● **WHAT YOU WILL DO**
Reproduce the whole of the records exactly, and make sure no picture is carried into the result.

● **DATA RECORDS**
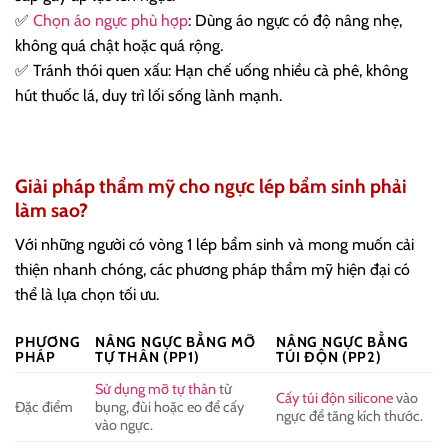
✅
Chọn áo ngực phù hợp
: Dùng áo ngực có độ nâng nhẹ,
không quá chật hoặc quá rộng.
✅ Tránh thói quen xấu: Hạn chế uống nhiều cà phê, không
hút thuốc lá, duy trì lối sống lành mạnh.
Giải pháp thẩm mỹ cho
ngực lép bẩm sinh phải
làm sao?
Với những người có vòng 1 lép bẩm sinh và mong muốn cải
thiện nhanh chóng, các phương pháp thẩm mỹ hiện đại có
thể là lựa chọn tối ưu.
PHƯƠNG
NÂNG NGỰC BẰNG MỠ
NÂNG NGỰC BẰNG
PHÁP
TỰ THÂN (PP1)
TÚI ĐỘN (PP2)
Sử dụng mỡ tự thân
từ
Cấy túi độn silicone
vào
Đặc điểm
bụng, đùi hoặc eo để cấy
ngực để tăng kích thước.
vào ngực.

● **RESULT**
✅
Chọn áo ngực phù hợp
: Dùng áo ngực có độ nâng nhẹ,
không quá chật hoặc quá rộng.
✅ Tránh thói quen xấu: Hạn chế uống nhiều cà phê, không
hút thuốc lá, duy trì lối sống lành mạnh.
Giải pháp thẩm mỹ cho
ngực lép bẩm sinh phải
làm sao?
Với những người có vòng 1 lép bẩm sinh và mong muốn cải
thiện nhanh chóng, các phương pháp thẩm mỹ hiện đại có
thể là lựa chọn tối ưu.
PHƯƠNG
NÂNG NGỰC BẰNG MỠ
NÂNG NGỰC BẰNG
PHÁP
TỰ THÂN (PP1)
TÚI ĐỘN (PP2)
Sử dụng mỡ tự thân
từ
Cấy túi độn silicone
vào
Đặc điểm
bụng, đùi hoặc eo để cấy
ngực để tăng kích thước.
vào ngực.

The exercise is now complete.